### Exercise aim
Where an image appears, leave it out; otherwise repeat the data exactly.

### Dataset extract
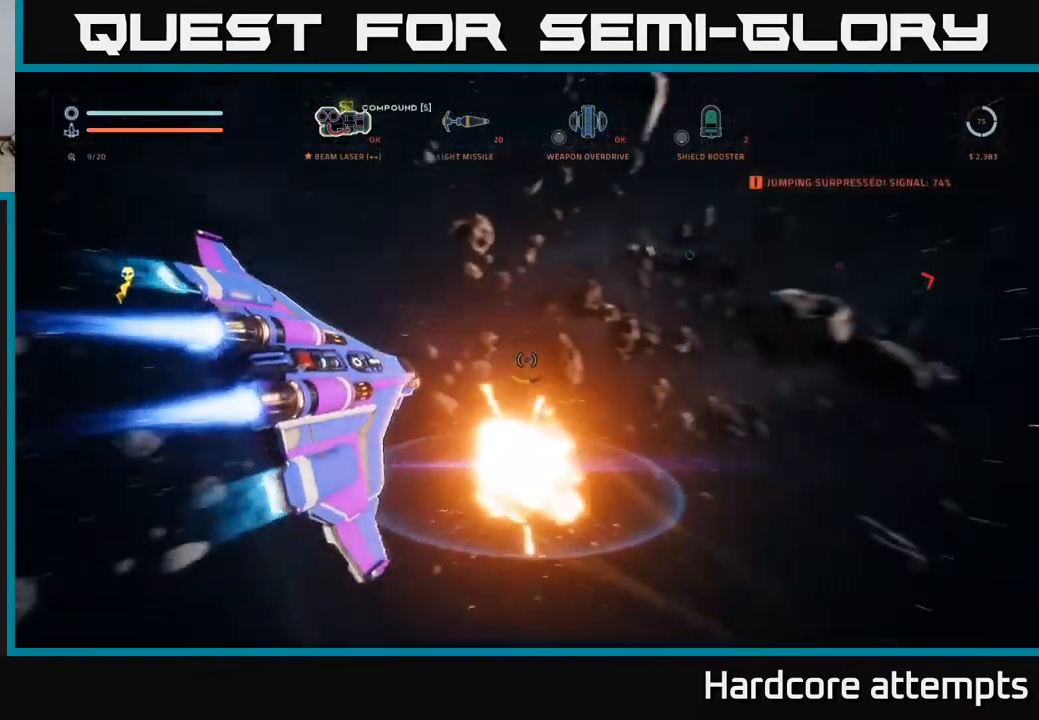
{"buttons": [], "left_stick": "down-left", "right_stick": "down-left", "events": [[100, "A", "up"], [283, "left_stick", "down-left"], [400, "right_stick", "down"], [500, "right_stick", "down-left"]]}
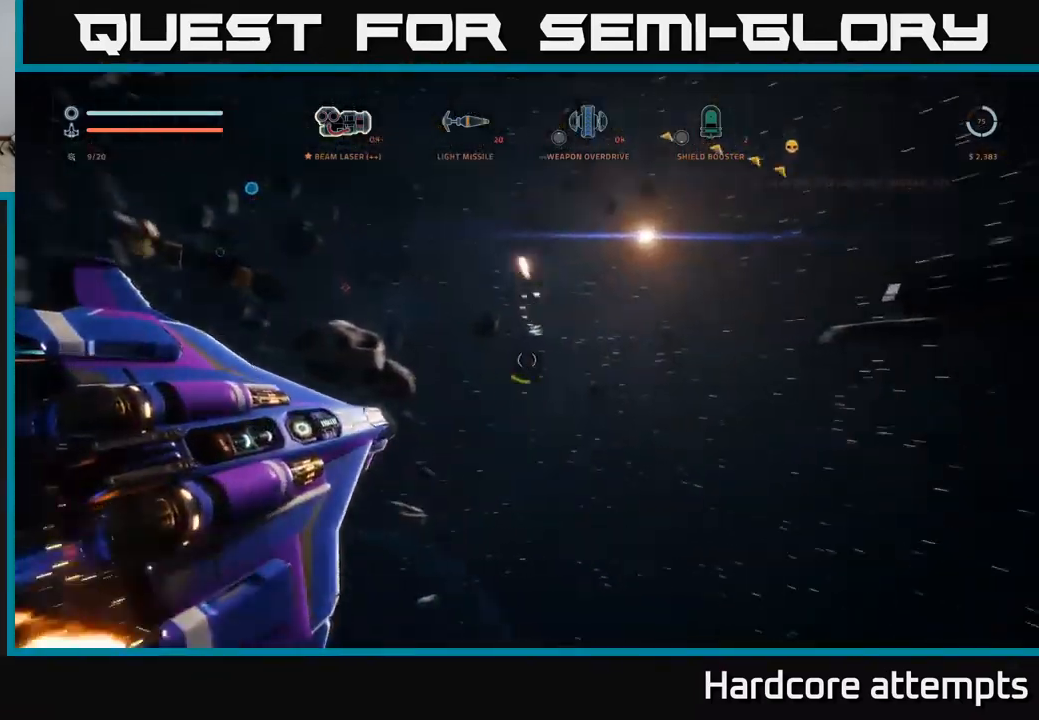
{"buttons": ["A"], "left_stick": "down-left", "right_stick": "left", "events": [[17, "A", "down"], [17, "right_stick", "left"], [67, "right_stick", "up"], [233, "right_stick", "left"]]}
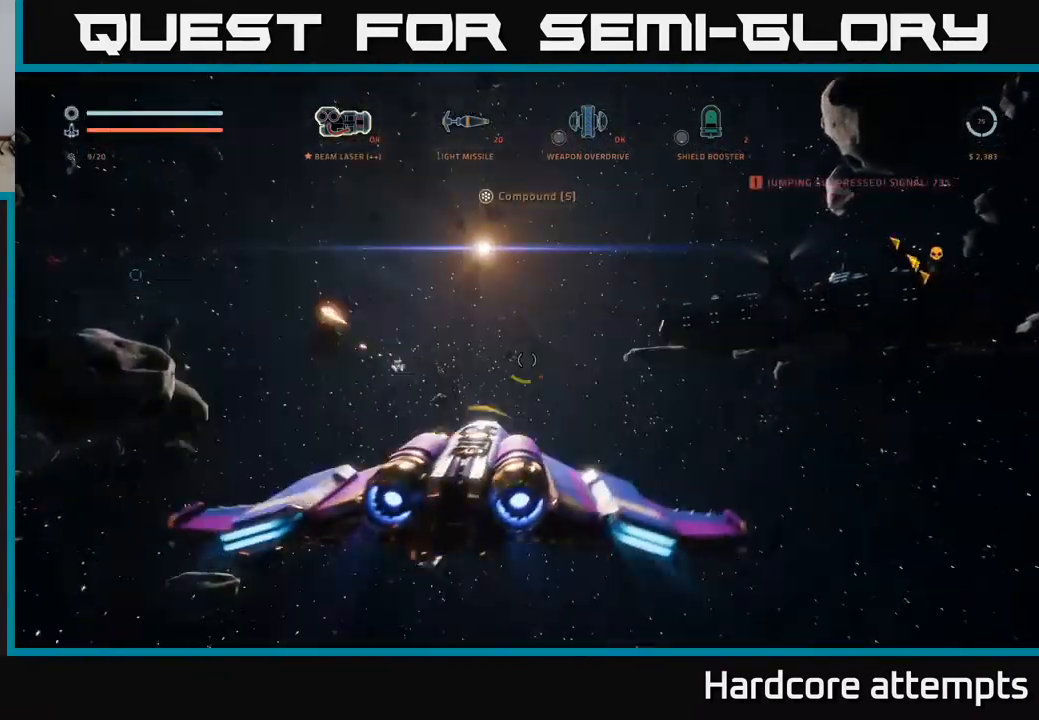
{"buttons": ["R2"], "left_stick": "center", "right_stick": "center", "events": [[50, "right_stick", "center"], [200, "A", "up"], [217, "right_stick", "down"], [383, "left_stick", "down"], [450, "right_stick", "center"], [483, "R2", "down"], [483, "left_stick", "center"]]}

### Solution below
{"buttons": [], "left_stick": "down-left", "right_stick": "down-left", "events": [[100, "A", "up"], [283, "left_stick", "down-left"], [400, "right_stick", "down"], [500, "right_stick", "down-left"]]}
{"buttons": ["A"], "left_stick": "down-left", "right_stick": "left", "events": [[17, "A", "down"], [17, "right_stick", "left"], [67, "right_stick", "up"], [233, "right_stick", "left"]]}
{"buttons": ["R2"], "left_stick": "center", "right_stick": "center", "events": [[50, "right_stick", "center"], [200, "A", "up"], [217, "right_stick", "down"], [383, "left_stick", "down"], [450, "right_stick", "center"], [483, "R2", "down"], [483, "left_stick", "center"]]}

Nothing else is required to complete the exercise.